The researchers looked at cells from the brain of someone with a similar brain disease to HD called SCA3 (spinocerebellar ataxia type 3), which is caused by an increase in CAGs in a gene called Ataxin3. Folks with SCA3 suffer loss of brain cells but this is not specific to the MSN cell type like it is in HD.

In this disease, they also found that the CAG number increased in the MSN cells, but not other types of brain cells, even though the MSN cells in these folks’ brains weren’t so affected. This means that MSNs may just be particularly prone to expanding CAG repeats, regardless of what gene has the long CAG repeats. However the ever expanding CAG repeat may not be the direct reason that those cells die.

So what does this all mean?

What both of these studies point to is the idea that increasing CAG number in HD could be just one of the necessary steps towards cells getting sick. On its own, somatic expansion might be insufficient to cause that cell to die, as the researchers report CAG expansions in cells not vulnerable to death in HD, like the Betz cells.

Both studies also looked at other features of these cells. They did a deep dive into the genes that are turned on or off in every cell in brains of people with and without HD. What they found is that HD causes global changes in the types of genes that are on or off. This has also been shown by many other researcher groups before. Researchers think that these changes may cause toxicity, affecting the health of the cells, eventually contributing to their death.

“What both of these studies point to is the idea that increasing CAG number in HD is only one-step towards cells getting sick ”

The researchers think that connection issues could also be contributing to cell death. In the cortex, they found alterations in vulnerable cells that change the way they can connect and communicate with cells in other areas of the brain. This disconnection not only reduces the ability of one brain area to communicate with another, but it also weakens the cells themselves over time.

Other research groups are still testing the hypothesis that somatic expansion is the major driver of HD. Different scientists are using different technologies to measure the CAG numbers and early previews of these datasets at the recent therapeutics meeting suggest that this can lead to different results. We expect to see a lot more work in this space in the future.

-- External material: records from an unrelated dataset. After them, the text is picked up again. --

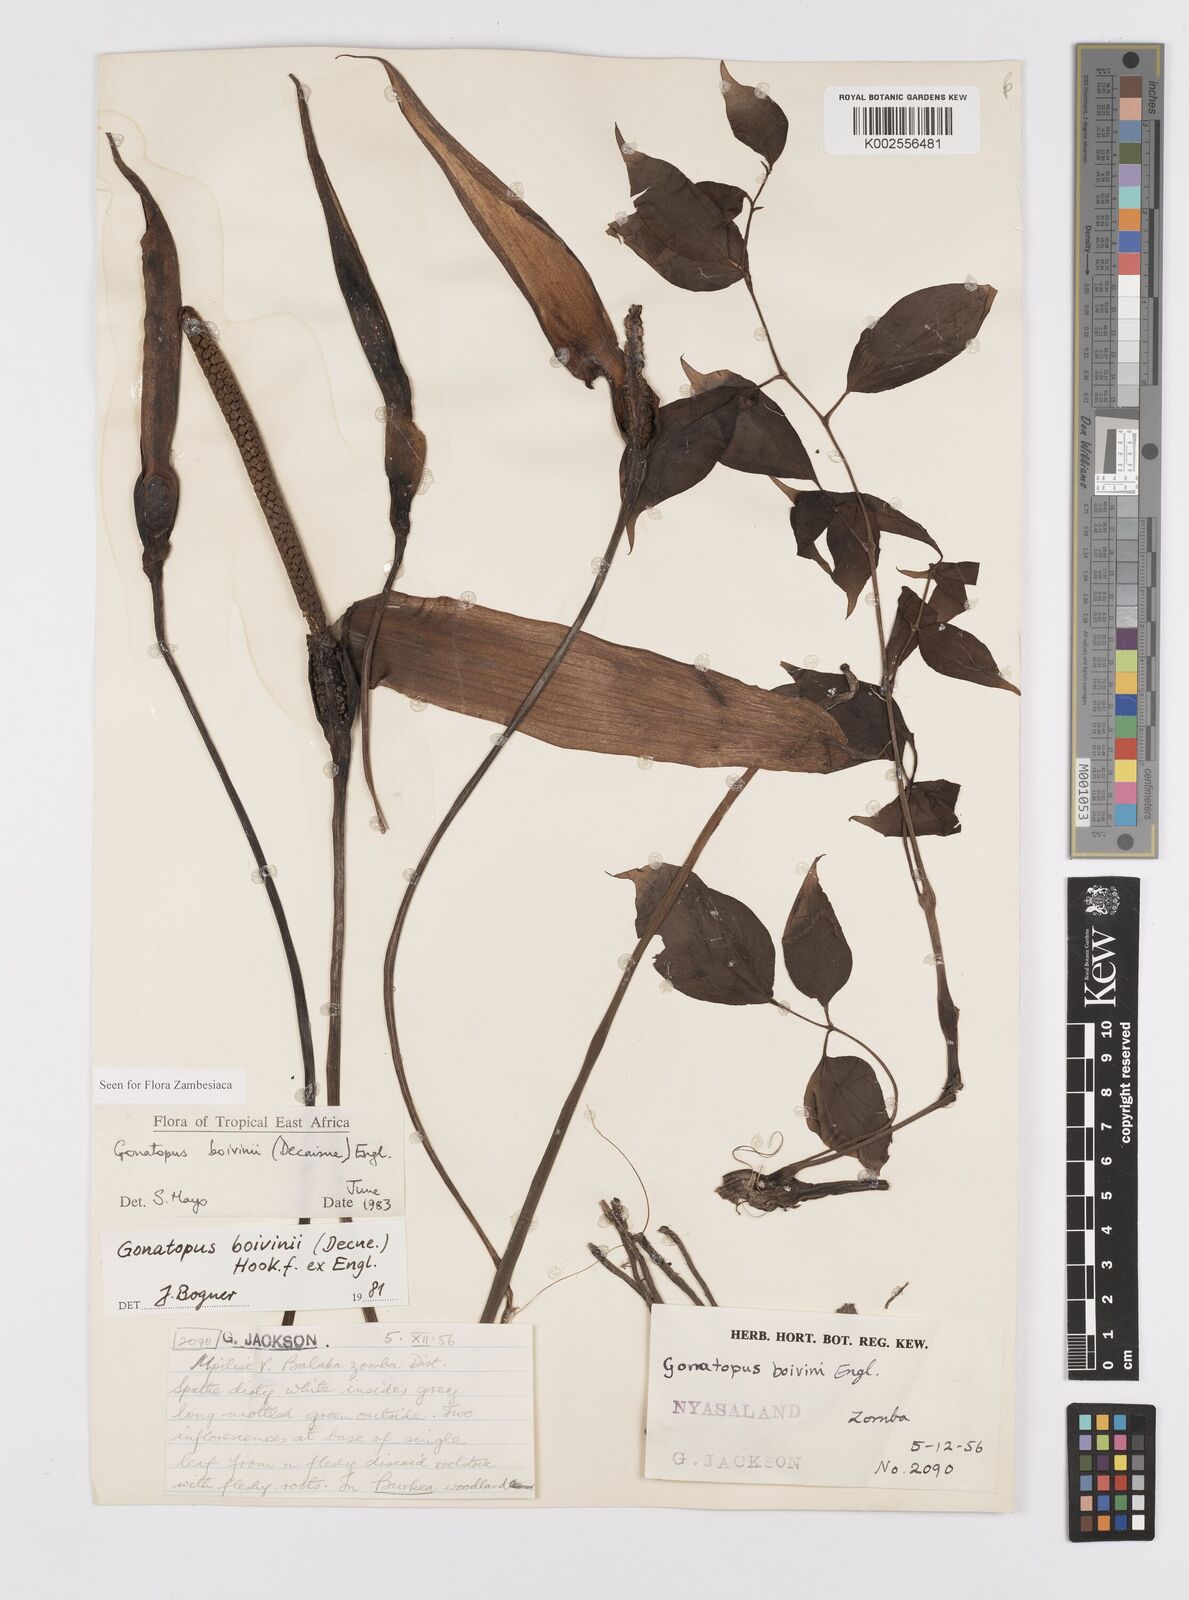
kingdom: Plantae
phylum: Tracheophyta
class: Liliopsida
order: Alismatales
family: Araceae
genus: Gonatopus
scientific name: Gonatopus boivinii
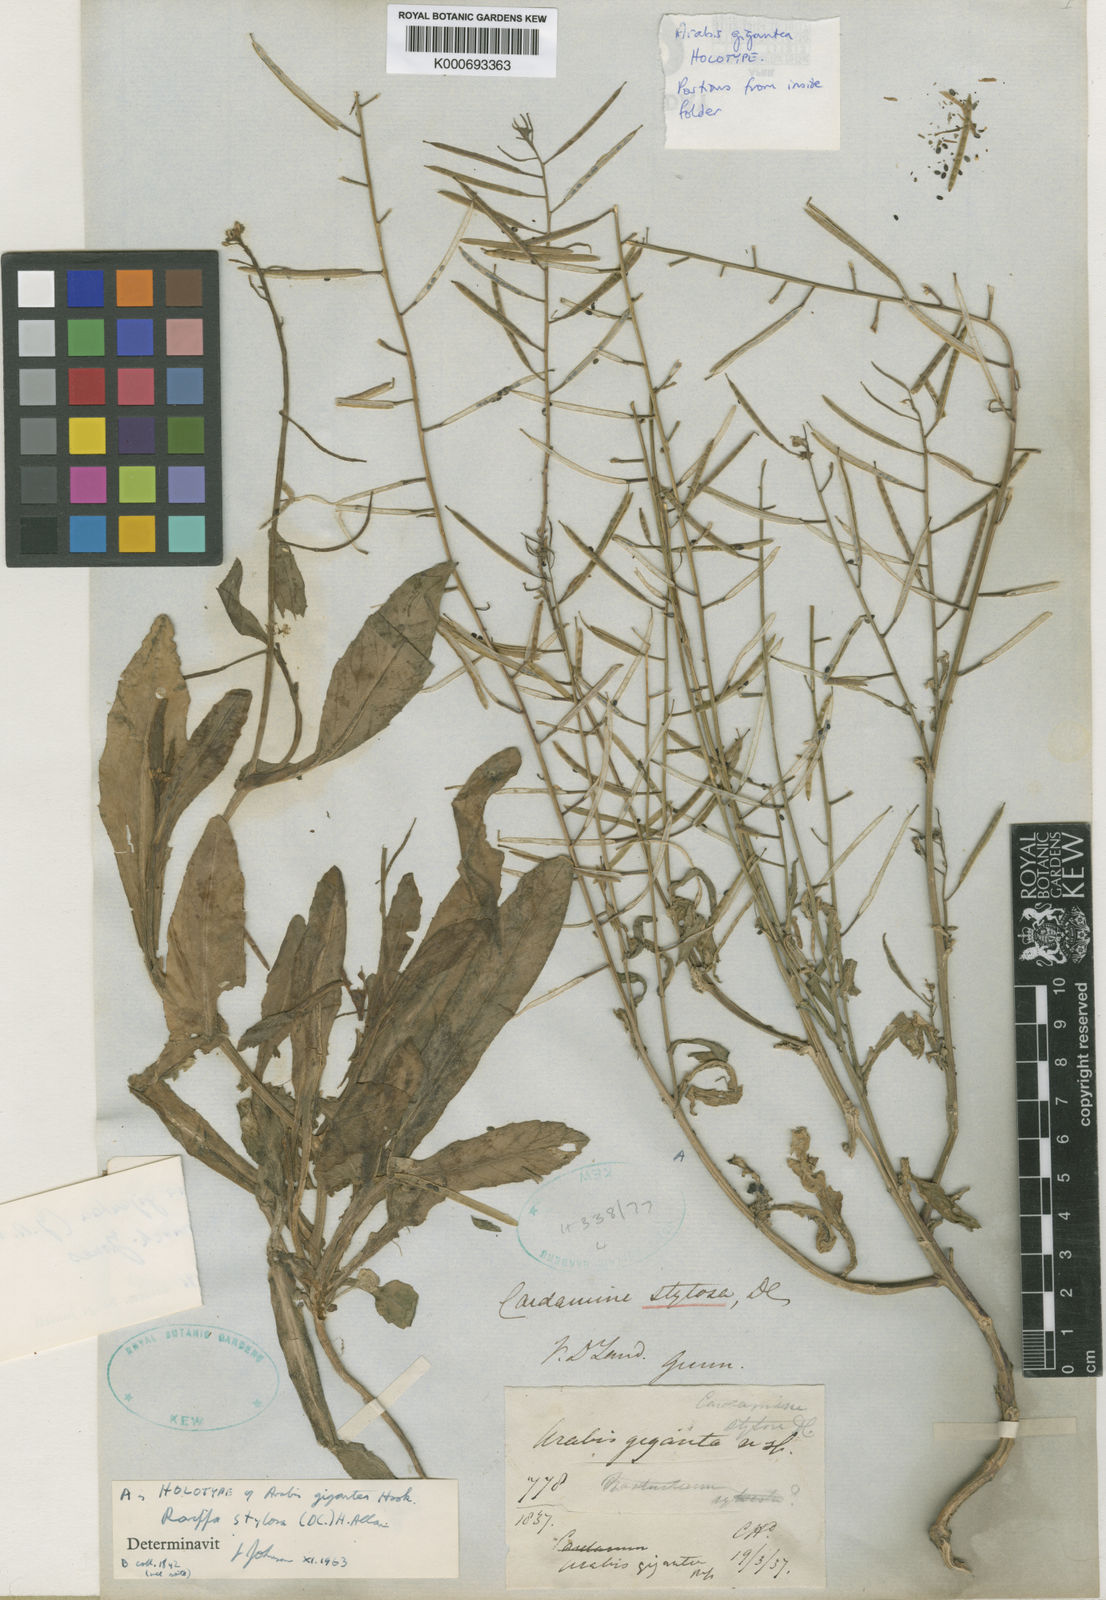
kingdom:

Science only made possible by patient families

It is really important to note that nearly all of the findings of these two very important studies were made possible by the researchers having access to extremely precious post-mortem brain samples. In both studies, the scientists compared brain material from people either with or without HD, who had passed, who generously donated their brains to science to further research. This is an amazing selfless act that has tremendous impacts for research to better understand HD, with the ultimate aim of one day finding a drug to slow, stop, or reverse the disease.

Whilst brain donation is not something that everyone might be comfortable or able to do, if this is something you are interested in doing, the HDSA, HSC, the Brain Donor Project, and other patient organisations, have information and resources about what this decision involves and next steps.